Usare FRL non significa semplicemente alzare una frequenza. Sorgente e display devono mettersi d’accordo su una modalità comune e verificare che il collegamento regga i dati con un margine di errore accettabile. Il processo si chiama link training.
La grande assente nella prima versione delle patch riguarda il Display Stream Compression, abbreviato DSC. Parliamo di una compressione video pensata apposta per le interfacce display, capace di ridurre parecchio la quantità di dati da trasmettere mantenendo una qualità visiva molto alta. Anche senza DSC, comunque, FRL amplia già di molto le combinazioni disponibili. Una modalità 4K a 120 Hz può rientrare nella capacità del collegamento in diverse configurazioni senza compressione. Salendo verso l’8K o refresh rate elevatissimi il fabbisogno cresce in fretta, e lì DSC diventa spesso indispensabile.

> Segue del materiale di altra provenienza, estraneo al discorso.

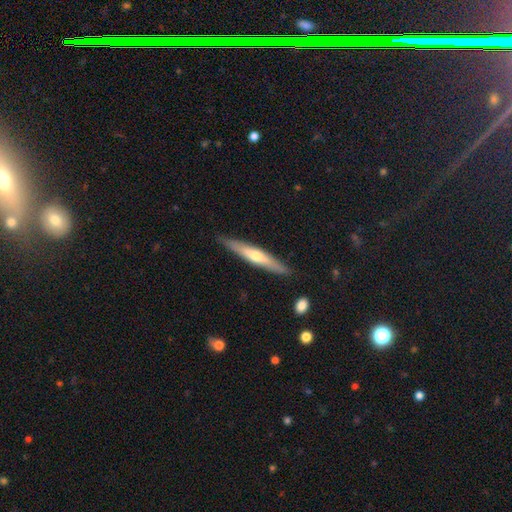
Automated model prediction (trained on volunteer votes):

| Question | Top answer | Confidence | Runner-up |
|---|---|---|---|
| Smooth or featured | featured or disk | 54% | smooth (40%) |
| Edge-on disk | yes | 92% | no (8%) |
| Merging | none | 87% | minor disturbance (9%) |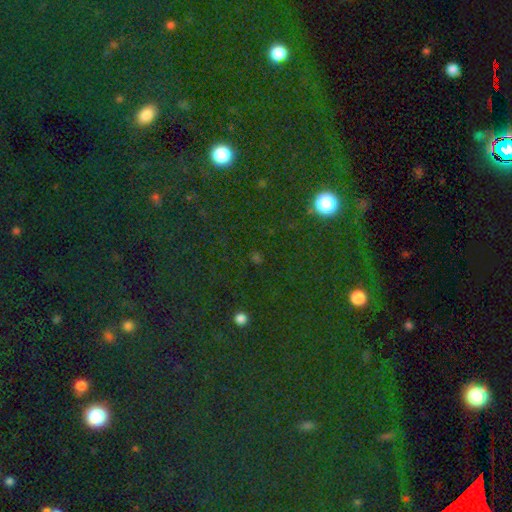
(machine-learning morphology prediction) Q: Smooth or featured?
A: star or artifact (73%); runner-up: smooth (19%)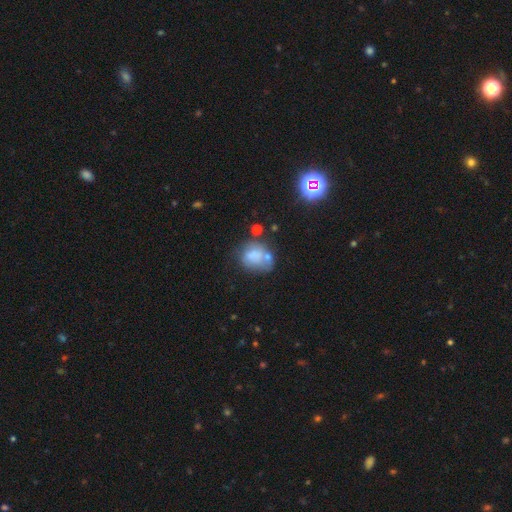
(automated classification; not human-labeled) This is likely a smooth galaxy (66%). How rounded: possibly round (58%). Merging: marginally none (38%).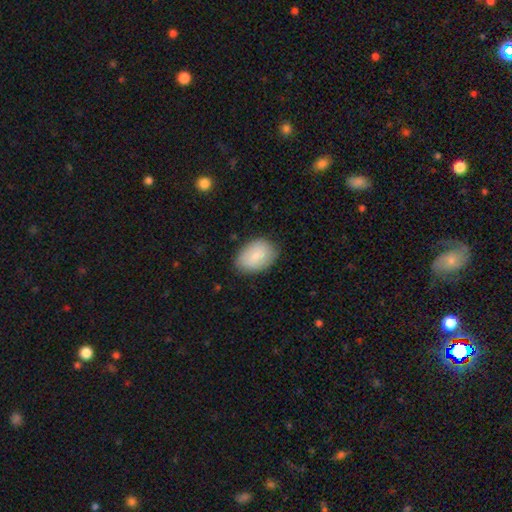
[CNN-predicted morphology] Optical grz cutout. It shows a smooth galaxy with no disk features (81%) that is in between round and cigar-shaped (86%). Merging: none (80%).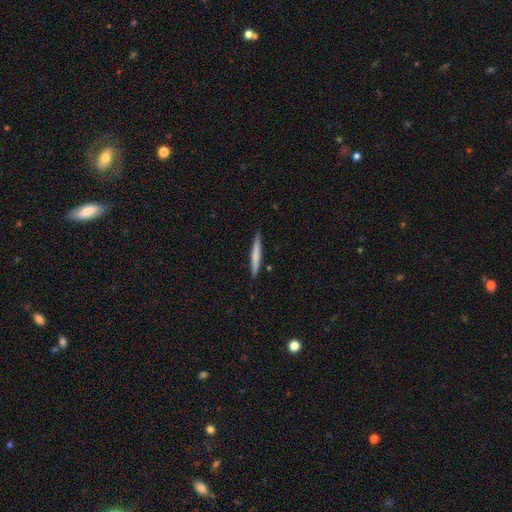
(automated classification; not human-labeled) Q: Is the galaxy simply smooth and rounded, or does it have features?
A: smooth — 65%.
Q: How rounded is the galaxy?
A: cigar-shaped — 96%.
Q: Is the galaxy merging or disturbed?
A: none — 90%.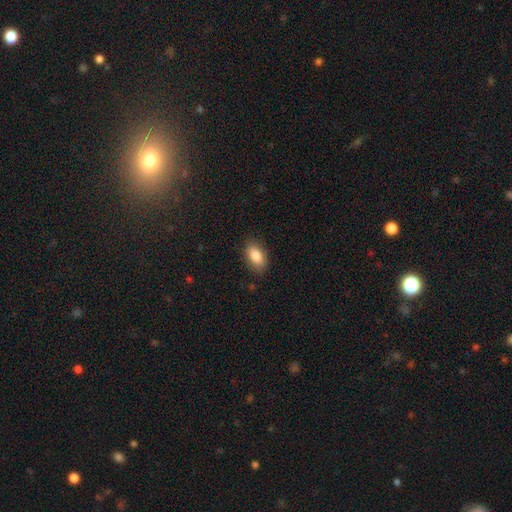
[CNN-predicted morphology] Smooth or featured: smooth — 84% (featured or disk — 9%)
How rounded: in between — 90% (round — 6%)
Merging: none — 86% (minor disturbance — 11%)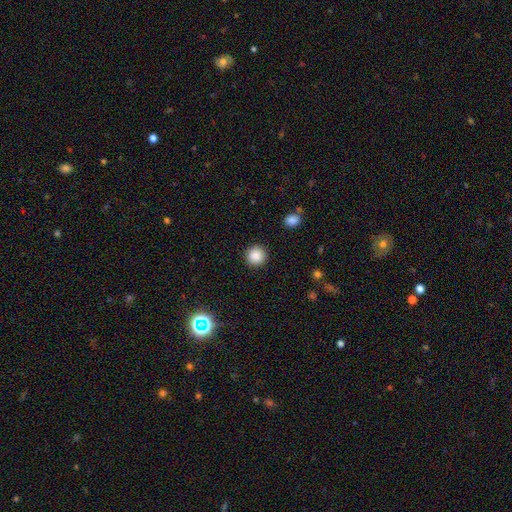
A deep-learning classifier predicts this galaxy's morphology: Smooth or featured?
  - smooth: 86% *
  - star or artifact: 10%
  - featured or disk: 4%
How rounded?
  - round: 94% *
  - in between: 5%
  - cigar-shaped: 1%
Merging?
  - none: 92% *
  - minor disturbance: 5%
  - major disturbance: 2%
  - merger: 1%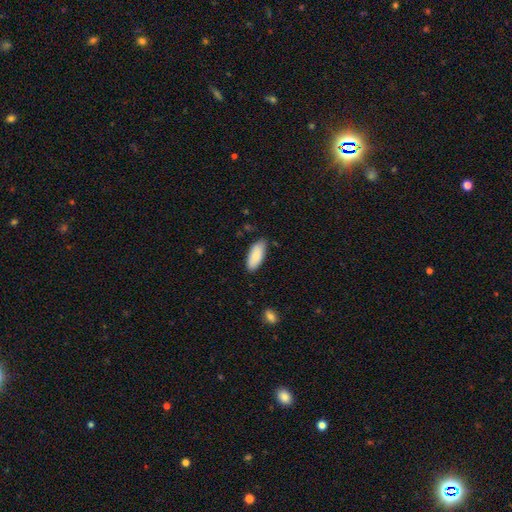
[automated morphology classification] Smooth or featured?
  - smooth: 88% *
  - featured or disk: 6%
  - star or artifact: 6%
How rounded?
  - in between: 87% *
  - cigar-shaped: 12%
  - round: 2%
Merging?
  - none: 80% *
  - minor disturbance: 17%
  - major disturbance: 3%
  - merger: 1%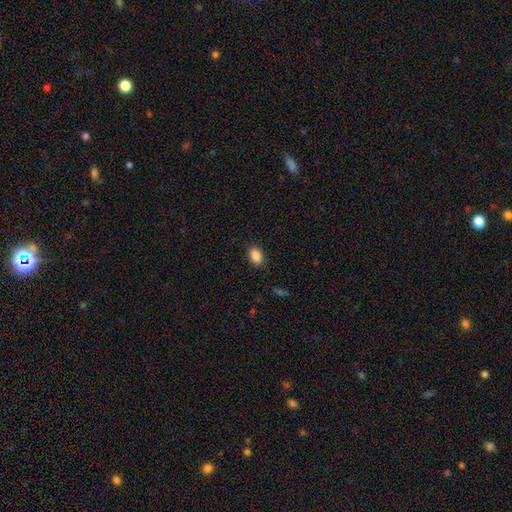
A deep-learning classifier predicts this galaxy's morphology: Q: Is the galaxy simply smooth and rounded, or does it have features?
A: smooth — 89%.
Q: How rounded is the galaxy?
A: in between — 85%.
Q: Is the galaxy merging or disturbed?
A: none — 88%.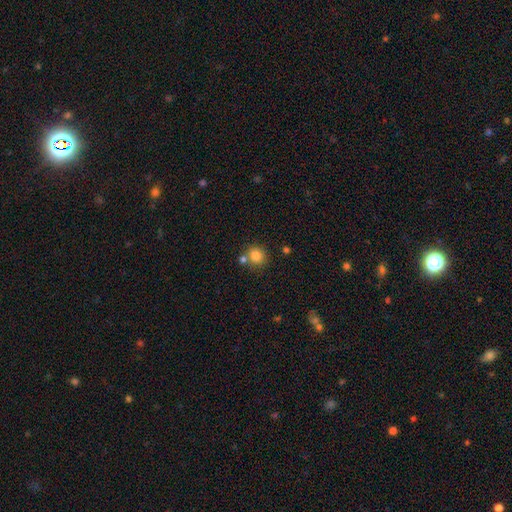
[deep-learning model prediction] A smooth galaxy with no disk features (82%) that is round (87%). Merging: none (70%).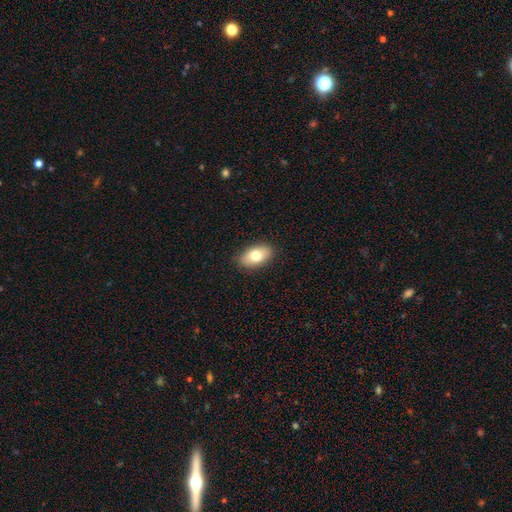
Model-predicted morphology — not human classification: type=smooth (77%); roundness=in between (91%); merging=none (88%).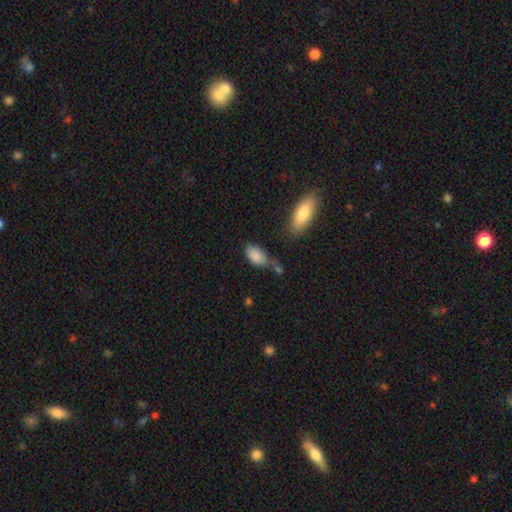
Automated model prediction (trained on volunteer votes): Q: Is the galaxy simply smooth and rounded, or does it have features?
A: smooth — 84%.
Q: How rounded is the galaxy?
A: in between — 92%.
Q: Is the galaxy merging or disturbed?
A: none — 42%.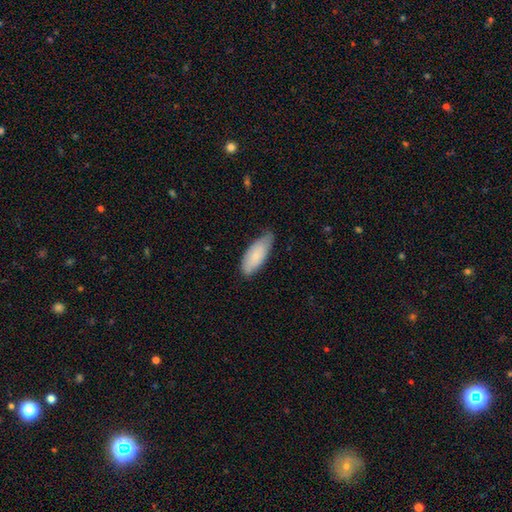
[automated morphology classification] Q: Smooth or featured?
A: smooth (75%); runner-up: featured or disk (19%)
Q: How rounded?
A: in between (82%); runner-up: cigar-shaped (16%)
Q: Merging?
A: none (61%); runner-up: minor disturbance (33%)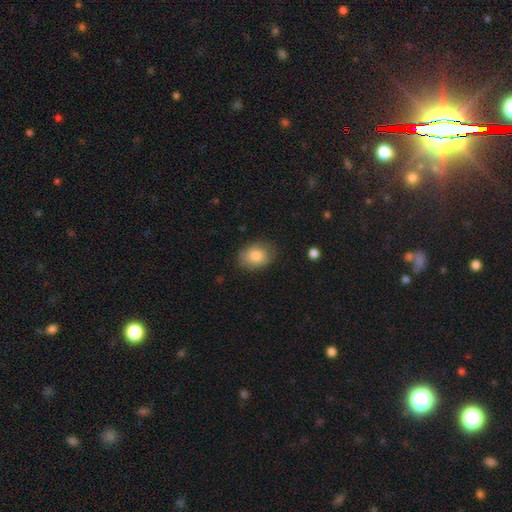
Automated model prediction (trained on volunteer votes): Smooth or featured? smooth (82%)
How rounded? in between (69%)
Merging? none (78%)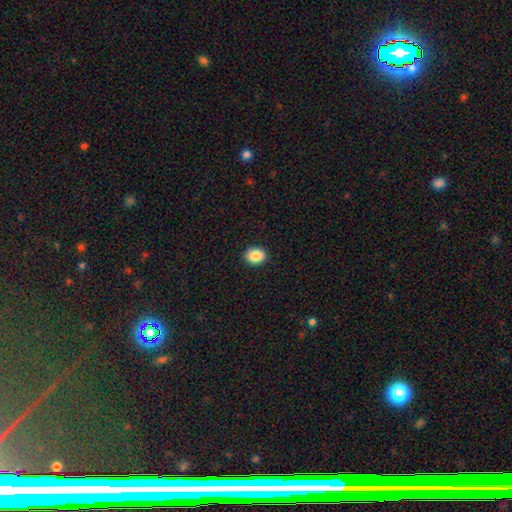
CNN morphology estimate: Smooth or featured: smooth — 87% (star or artifact — 8%)
How rounded: round — 54% (in between — 45%)
Merging: none — 91% (minor disturbance — 6%)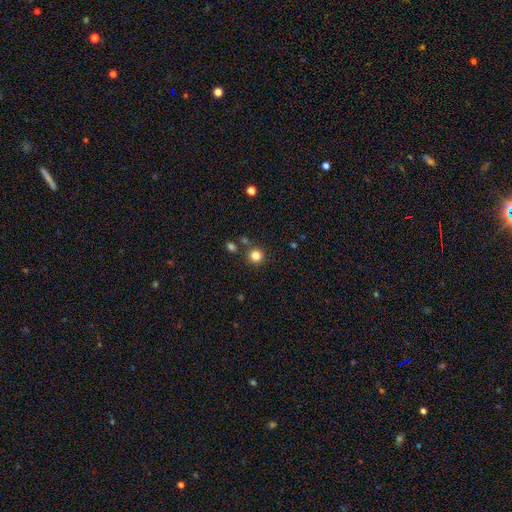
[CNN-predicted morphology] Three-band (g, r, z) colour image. It shows a smooth galaxy with no disk features (82%) that is round (94%). Merging: none (84%).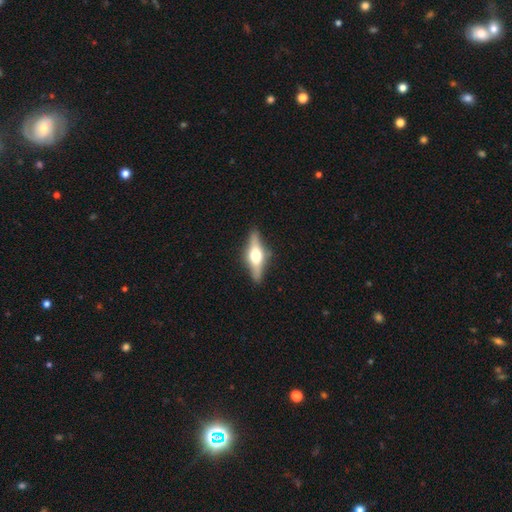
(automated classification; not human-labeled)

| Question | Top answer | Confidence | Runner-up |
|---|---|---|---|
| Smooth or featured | featured or disk | 66% | smooth (28%) |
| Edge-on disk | yes | 95% | no (5%) |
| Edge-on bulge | rounded | 93% | boxy (5%) |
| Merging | none | 86% | minor disturbance (10%) |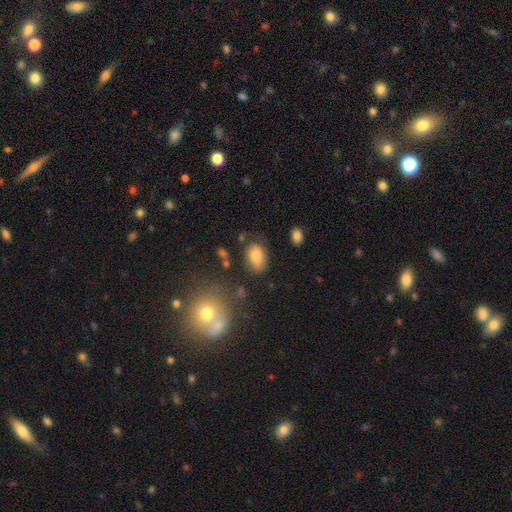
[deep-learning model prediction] smooth_or_featured: smooth (p=0.79) [alt: featured or disk p=0.11]
how_rounded: in between (p=0.88) [alt: round p=0.10]
merging: none (p=0.72) [alt: minor disturbance p=0.18]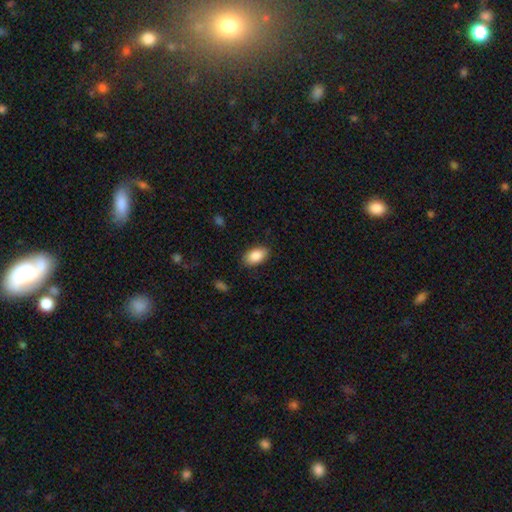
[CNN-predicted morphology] Overall: smooth (88%). How rounded: in between (92%). Merging: none (86%).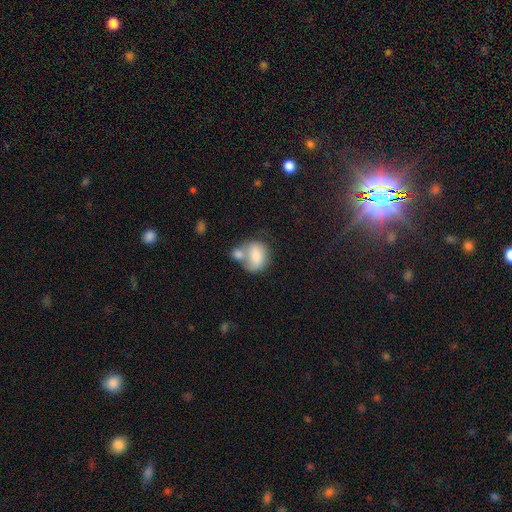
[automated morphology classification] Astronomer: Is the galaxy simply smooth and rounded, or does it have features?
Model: smooth — 75%.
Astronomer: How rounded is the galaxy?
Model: in between — 51% (runner-up: round, 48%).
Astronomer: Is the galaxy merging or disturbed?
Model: merger — 53%.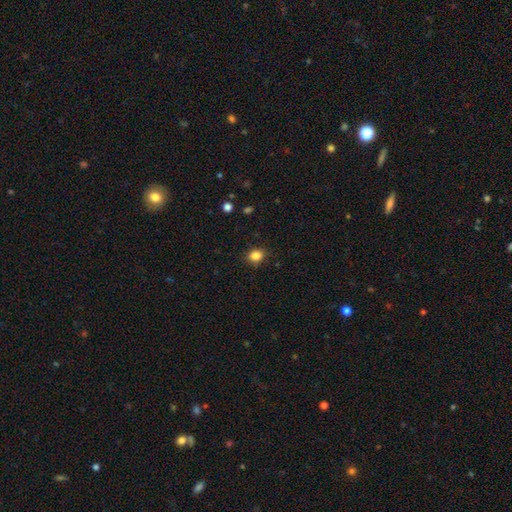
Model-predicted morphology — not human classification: Smooth or featured? Predicted: smooth (p=0.85). How rounded? Predicted: round (p=0.57). Merging? Predicted: none (p=0.85).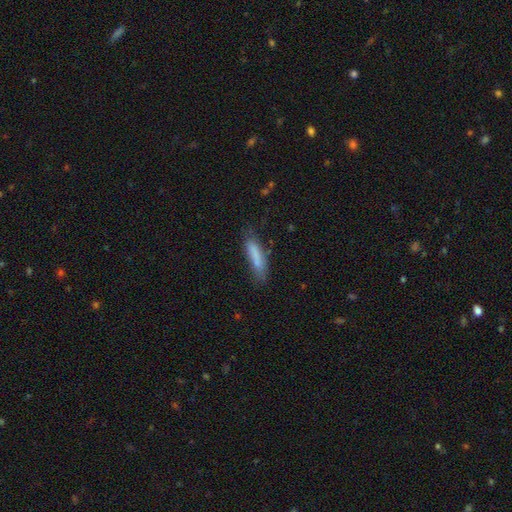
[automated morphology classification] smooth-or-featured: smooth: 78% | featured or disk: 15% | star or artifact: 8%
  how-rounded: cigar-shaped: 75% | in between: 24% | round: 2%
  merging: none: 62% | minor disturbance: 25% | major disturbance: 9% | merger: 4%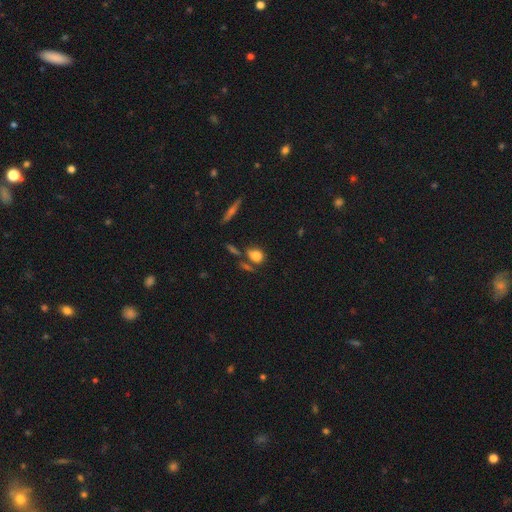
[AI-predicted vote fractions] Smooth or featured?
  - smooth: 79% *
  - star or artifact: 11%
  - featured or disk: 10%
How rounded?
  - round: 52% *
  - in between: 44%
  - cigar-shaped: 4%
Merging?
  - none: 60% *
  - merger: 18%
  - minor disturbance: 16%
  - major disturbance: 6%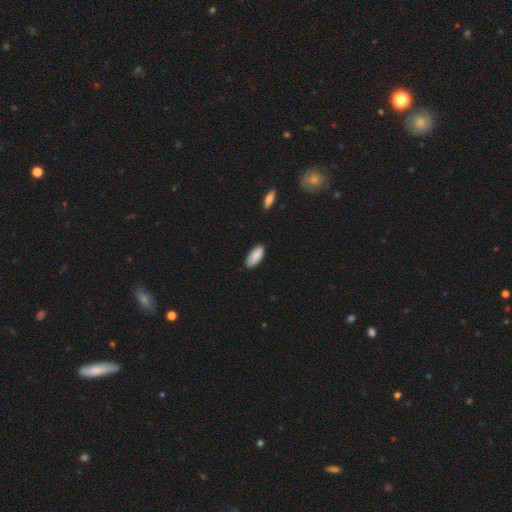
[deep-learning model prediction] A smooth galaxy with no disk features (90%) that is in between round and cigar-shaped (88%).

Vote fractions:
- Smooth or featured? smooth: 90% / star or artifact: 6% / featured or disk: 4%
- How rounded? in between: 88% / cigar-shaped: 11% / round: 2%
- Merging? none: 83% / minor disturbance: 14% / major disturbance: 2% / merger: 1%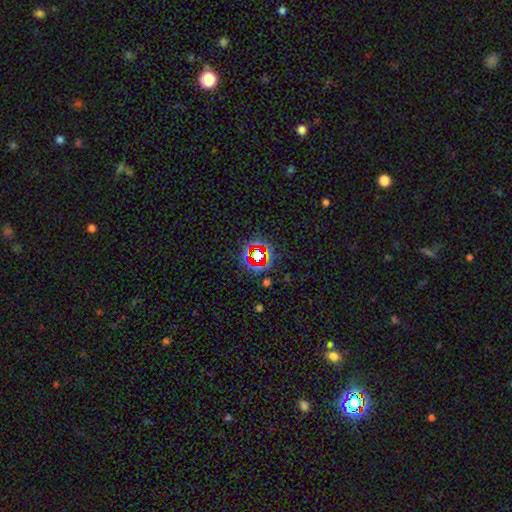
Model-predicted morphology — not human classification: This appears to be a star or artifact, not a galaxy (68%).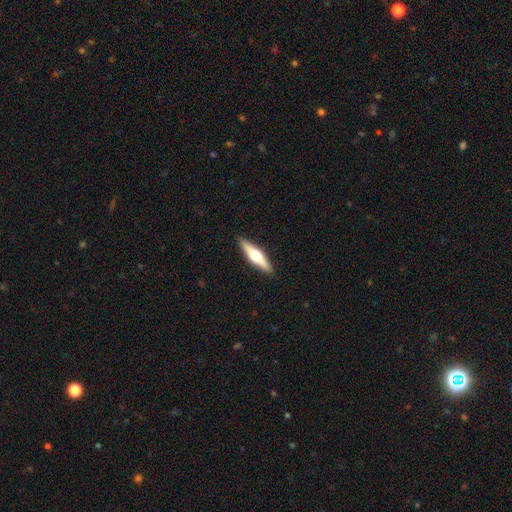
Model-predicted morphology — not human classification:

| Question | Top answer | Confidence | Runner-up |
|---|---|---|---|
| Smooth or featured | featured or disk | 61% | smooth (34%) |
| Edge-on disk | yes | 96% | no (4%) |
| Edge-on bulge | rounded | 94% | boxy (4%) |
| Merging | none | 91% | minor disturbance (7%) |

Un progetto nato nel 2022 e poi svanito nel nulla
La parte curiosa riguarda i tempi. Patch Intel dedicate a HDMI 2.1 nativo per Meteor Lake giravano già nel 2022, prima ancora che i processori Core Ultra arrivassero sul mercato. Dopo quelle proposte lo sviluppo pubblico si è praticamente fermato.
La coincidenza con le difficoltà incontrate da altri produttori ha alimentato molte discussioni sul rapporto tra le specifiche HDMI e i driver open source. Il caso più conosciuto riguarda AMD. Nel 2024 gli sviluppatori spiegarono apertamente di non poter pubblicare la propria implementazione HDMI 2.1 rispettando le condizioni imposte dall’HDMI Forum, pur avendo lavorato sul supporto.
Non esiste alcuna dichiarazione Intel che colleghi in modo diretto l’interruzione del progetto del 2022 alle stesse ragioni. Il fatto che prima AMD con AMDGPU e ora Intel abbiano ripreso il lavoro su FRL lascia intendere però che qualcosa, sul piano tecnico oppure su quello delle condizioni che permettono di pubblicare il codice, si è evidentemente sbloccato.